Mukund has implemented intelligent strategies that use the reinforcement learning method of Q-learning to predict the price of electricity and intelligently inject bids or offers into the market. These strategies take as input information about the market such as the last clearing prices, the amount of energy that has been traded, and the specific parameters of the device, and are able to learn over time how these different variables interact and influence the price of electricity. Using what it learns from its experience, the intelligent strategy can predict the price of electricity based on different combinations of these variables. The strategy then creates bids and offers in the market based on these predictions.

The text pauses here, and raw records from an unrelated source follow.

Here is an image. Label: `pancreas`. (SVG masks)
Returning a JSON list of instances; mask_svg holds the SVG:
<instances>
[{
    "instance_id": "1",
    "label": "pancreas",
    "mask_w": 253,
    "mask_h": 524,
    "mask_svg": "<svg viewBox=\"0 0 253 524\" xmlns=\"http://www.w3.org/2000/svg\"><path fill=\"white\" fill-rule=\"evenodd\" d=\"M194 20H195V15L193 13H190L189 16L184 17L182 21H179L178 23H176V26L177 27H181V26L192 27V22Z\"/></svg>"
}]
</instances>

The implemented trading strategies are trained on many iterations of different simulation configurations, enabling enhanced adaptation to different grid and market conditions. They can also be trained to optimise for different outcomes. For example, one strategy may try to minimise a community’s energy bill, and purely consider cost in its decision making. Another may represent a community which prefers to buy green electricity, with less focus on reduction of cost. This agent would trade in a way that maximises a community’s self-sufficiency from the grid or that maximises the use of renewable sources, rather than at the cheapest price of electricity. There are trade-offs among these different approaches which must be considered as the varied energy consumption preferences of consumers are expressed in the market.

Measuring Performance of Local Electricity Markets

Mukund’s thesis studies a varied set of local electricity market configurations and levels of interaction with the grid. The results presented in this section are a representative subset of his broader findings, based on an analysis of a community with a mix of residential and commercial buildings, representing a diverse set of energy consumption profiles generated using the Renewables Ninja tool. Other classes of communities are considered in his thesis, and are intentionally designed to test different LEM aspects. Mukund deduces:

“Simulation results show that LEM performance is highly dependent on market design factors. The level of savings or revenue accrued by participants also changes significantly as market design factors evolve.”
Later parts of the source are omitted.